Wikileaks cables shows the world it's being watched – always

Wikileaks has released documents which lift the lid on the shady world of the international surveillance industry – with a new project called Spy Files. Most of the companies involved operate in plain sight.

The whistle-blowing website highlighted a growing, billion dollar industry which so far has largely slipped under the radar. Wikileaks’ publicity should change this.

Companies specialising in surveillance equipment, in many cases to repressive regimes, have flourished as “mass interceptions of entire populations” has gone largely unchecked. It’s not just the usual culprits you’d expect, though, warns Wikileaks. The culture of Orwellian citizen espionage is everywhere.

According to Wikileaks, the “secret” industry already spans 25 countries. Technologically advanced countries in the west have been supplying monitoring tools to others throughout the world.

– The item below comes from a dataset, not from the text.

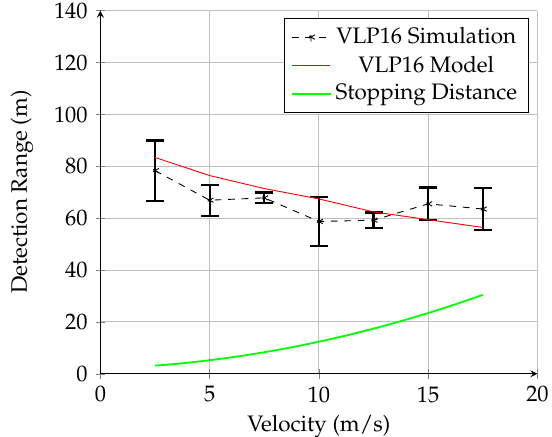
Figure 7. Results for the UAV-mounted VLP-16 sensor. The red line is the analytical model, the black line is the simulation, and the green line is the stopping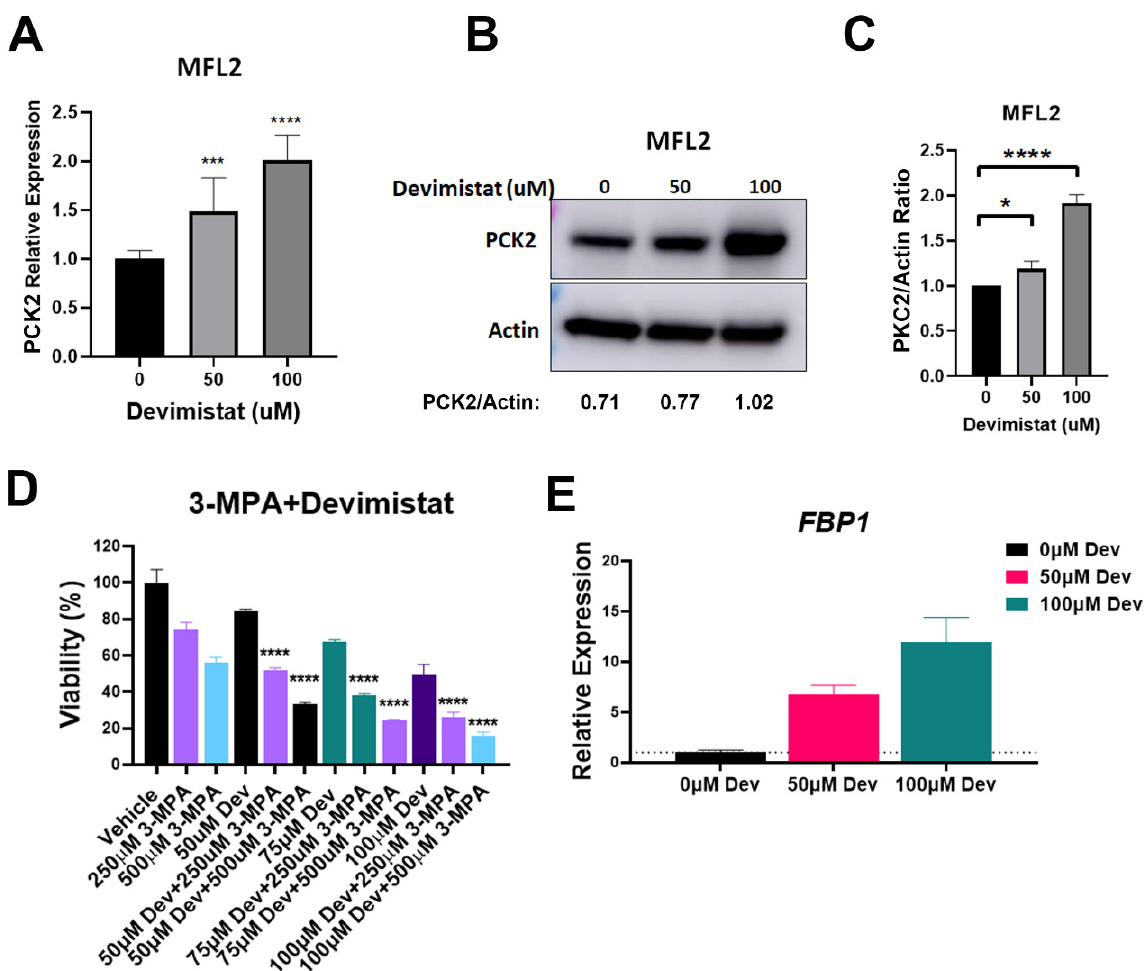
Figure 2. Devimistat induces gluconeogenesis. ( A ) QPCR analysis of PCK2 in MFL2 cells treated with the indicated doses of devimistat for 24 h. ( B ) Western blot analysis of MFL2 cells treated with devimistat at the indicated doses for 24 h. Relative densitometry readings below actin. ( C ) Protein quantification of ( B ) based on actin expression using ImageJ software. ( D ) MFL2 cells were treated as indicated for 72 h and viability assessed. ( E ) MFL2 cells were treated as indicated for 24 h and FBP1 message levels determined by RT-QPCR. **** = p -value less than or equal to 0.0001; *** = p -value less than or equal to 0.001; * = p -value less than or equal to 0.05. Dev = devimistat, 3-MPA = 3- mercaptopicolinic acid. The uncropped blots are shown in File S1.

What is alarming, and what Wikileaks is trying to draw attention to, is that the industry is largely condoned by western governments.  Julian Assange’s site is attempting to highlight the scale of the industry and the endemic problems involved – such as a frightening lack of regulation among buyers.

This echoes calls in the US to tighten up laws which currently allow loopholes for firms to continue operating within.

Wikileaks has released a tranche of 287 documents detailing firms involved in flogging surveillance equipment to countries such as Libya. For example, Amesys, a French company was at the centre of a scandal having exported surveillance equipment to Gadaffi’s intelligence services. Amesys is amongst those in the documents leaked.

Others such as Alcatel-Lucent and Siemens also make an appearance. Nokia Siemens Networks has its woeful record featured after a subsidiary, sold to Trovicor, was found to have supplied monitoring equipment to repressive regimes.

More releases will become available through the Spy Files project this week and into the next year.

As Wikileaks points out, what is most shocking – other than the level which the industry operates – is that it is largely condoned.  

Of course, in England, Foreign Secretary William Hague has himself been linked to a firm involved in the industry, and there is a substantial grey area over what’s acceptable.

“This industry is, in practice, unregulated,” Wikileaks said. “Intelligence agencies, military forces and police authorities are able to silently, and on mass, and secretly intercept calls and take over computers without the help or knowledge of the telecommunication providers.”

According to Privacy International the industry is certainly cause for alarm. It welcomed Wikileaks’ latest releases.

“Privacy International has been investigating this lucrative and highly dangerous trade for over a year, and we are deeply concerned by what we have uncovered,” a spokesperson told TechEye.

“Technologies of mass surveillance that were unthinkable in their scope and audacity fifteen years ago are now commonplace, and companies have no qualms about selling them to oppressive regimes.

“The fact that these documents are now publicly available and that the surveillance industry has finally been exposed to general scrutiny is to be welcomed – but this is only the beginning. It is clear that this trade has been allowed to flourish almost completely unfettered by regulators and legislators for far too long.” 

The next task, says Privacy International, is to ensure surveillance technology companies are prevented from selling their dangerous wares to countries like Syria, Iran and Bahrain, and “that the development and use of this technology is properly regulated in the future.” 

Quite how much can be done to stamp out use of surveillance on a wider scale is unclear, says Paul Cronin, Technical Director at Pentura.

“It would be difficult to try and enforce a law preventing the sale of materials as there is a lot of grey area over intent,” Cronin told TechEye.  “Ultimately it comes down to the particular laws of a country.”

Cronin says there’s even open source software available. “To stop the sale of surveillance equipment is all but impossible,” Cronin continues. “Once the technology has been invented it can be reproduced quite easily in many cases.  

“This certainly applies to hardware too.  China, for instance, has the ability to easily manufacturer and reproduce technology once it becomes widely available.”

But inaction, at the very least, gives the impression that the repressive surveillance practices are condoned. Which, according to Wikileaks, they are.

In a statement, it said companies in the west are selling to western intelligence agencies, too. It’s a global problem. “Across the world, mass surveillance contractors are helping intelligence agencies spy on individuals and ‘communities of interest’ on an industrial scale,” it says, and it hopes the documents in the Spy Files will make clear just how much the ruling powers are watching.